I wasn't sure what Ollie had told her but she'd seemed pretty desperate to see me. I'd had several missed calls from her and loads of messages asking me to get in touch and that she was sorry. It had taken me nearly a week to build up the courage to reply.

With only a few days to go before Christmas, I decided to bite the bullet and get it over with. Whilst I'd have preferred to skulk away from this friendship without any kind of final ceremony, it seemed that Ro wasn't up for that. At least doing it now meant I could gorge myself with as many tins of Miniature Heroes as I liked over the next few days and pretend it was just because I was feeling festive.

"Look, Nini," Mum said. "I know you're not looking forward to it but just think, in an hour's time, it'll all be done and you'll either feel better or no different. You're not likely to feel any worse than you do now are you?"

"No, I guess not," I conceded. "I just don't know why we can't ignore the whole situation and then when we're back at college, pretend we don't know each other."

"Because that's not how friendships work."

"We're not friends though, Mum. I'm not even sure that we ever were, really."

"You're telling yourself stories, Nina."

"What do you mean?" I was confused.

"I mean that you're telling yourself that you were never friends because you think that'll make it easier to accept that the friendship might have changed or even be over."

"You sound like Emma," I said.

"You've spoken to her about this then?" Mum asked.

Emma was my new therapist - my grief counsellor. After leaving the hospital, the Mental Health Team had been in touch, just as Dr Howard had advised they would. We'd talked around options – CBT came up a few times – but eventually decided that I needed to face my grief head on before we could go any further.

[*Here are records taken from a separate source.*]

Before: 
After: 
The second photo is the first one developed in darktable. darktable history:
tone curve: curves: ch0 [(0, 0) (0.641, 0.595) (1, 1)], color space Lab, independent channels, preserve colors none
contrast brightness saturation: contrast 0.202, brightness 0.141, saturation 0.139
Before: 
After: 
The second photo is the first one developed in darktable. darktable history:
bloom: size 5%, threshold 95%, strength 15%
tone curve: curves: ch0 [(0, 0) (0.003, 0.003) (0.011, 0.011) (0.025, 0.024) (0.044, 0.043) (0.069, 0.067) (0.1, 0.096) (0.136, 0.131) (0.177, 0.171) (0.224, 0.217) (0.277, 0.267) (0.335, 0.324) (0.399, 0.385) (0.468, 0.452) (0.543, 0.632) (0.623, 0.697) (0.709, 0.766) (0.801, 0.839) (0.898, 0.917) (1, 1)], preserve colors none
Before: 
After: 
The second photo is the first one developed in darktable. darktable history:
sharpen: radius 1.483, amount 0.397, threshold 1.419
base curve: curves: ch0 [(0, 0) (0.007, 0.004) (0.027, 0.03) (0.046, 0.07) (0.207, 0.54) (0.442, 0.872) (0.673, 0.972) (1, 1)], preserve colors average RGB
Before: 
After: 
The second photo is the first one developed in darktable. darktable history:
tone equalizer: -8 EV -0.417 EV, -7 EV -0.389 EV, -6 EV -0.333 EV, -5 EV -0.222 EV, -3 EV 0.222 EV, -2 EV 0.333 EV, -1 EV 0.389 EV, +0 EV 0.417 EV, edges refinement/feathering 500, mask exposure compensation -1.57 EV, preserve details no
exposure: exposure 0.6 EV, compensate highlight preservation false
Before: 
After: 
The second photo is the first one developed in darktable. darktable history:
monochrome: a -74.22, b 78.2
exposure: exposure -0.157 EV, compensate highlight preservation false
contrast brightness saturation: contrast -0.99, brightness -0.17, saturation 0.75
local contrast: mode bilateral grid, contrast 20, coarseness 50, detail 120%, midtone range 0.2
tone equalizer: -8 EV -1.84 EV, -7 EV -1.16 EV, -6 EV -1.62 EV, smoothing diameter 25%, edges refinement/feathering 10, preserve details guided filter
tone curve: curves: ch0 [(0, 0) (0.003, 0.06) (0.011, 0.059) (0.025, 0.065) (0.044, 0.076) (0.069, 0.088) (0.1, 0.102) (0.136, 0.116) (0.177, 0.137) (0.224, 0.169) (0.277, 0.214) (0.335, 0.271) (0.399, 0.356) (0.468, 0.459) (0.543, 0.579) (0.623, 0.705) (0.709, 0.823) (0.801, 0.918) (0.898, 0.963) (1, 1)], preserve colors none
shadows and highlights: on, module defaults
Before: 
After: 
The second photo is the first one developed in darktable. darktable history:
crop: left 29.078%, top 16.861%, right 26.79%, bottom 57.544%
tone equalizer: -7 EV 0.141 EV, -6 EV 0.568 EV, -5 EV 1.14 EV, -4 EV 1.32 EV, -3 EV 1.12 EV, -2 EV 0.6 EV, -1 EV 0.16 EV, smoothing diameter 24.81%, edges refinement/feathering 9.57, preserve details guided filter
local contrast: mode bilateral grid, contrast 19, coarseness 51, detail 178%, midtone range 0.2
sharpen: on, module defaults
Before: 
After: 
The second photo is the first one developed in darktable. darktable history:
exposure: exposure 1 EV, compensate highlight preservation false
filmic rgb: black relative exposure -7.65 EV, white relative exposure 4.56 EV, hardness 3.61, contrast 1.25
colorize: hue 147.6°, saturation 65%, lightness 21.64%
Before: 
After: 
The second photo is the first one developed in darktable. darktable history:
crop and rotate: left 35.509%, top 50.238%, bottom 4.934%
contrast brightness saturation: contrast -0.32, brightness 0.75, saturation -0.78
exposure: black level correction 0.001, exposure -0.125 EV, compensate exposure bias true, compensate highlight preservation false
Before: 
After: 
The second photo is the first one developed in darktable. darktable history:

I liked Emma. She didn't seem much older than me really, which made it easier to talk to her somehow. She listened and didn't offer any judgement. It was almost like just voicing my thoughts out loud was enough to take the sting out of the particularly bad ones. It was starting to feel a little bit easier to acknowledge that Zach had really gone. I still forgot sometimes, or probably ignored it, but on the whole, I was starting to think about it with more certainty.

"Yeah," I said. "I told her about what happened."

"So, what did she say?"

"That I wouldn't be able to accept it until I understood exactly what had happened," I sighed. "So, either way, I'd be better off once I'd spoken to Ro and not just going off my own thoughts."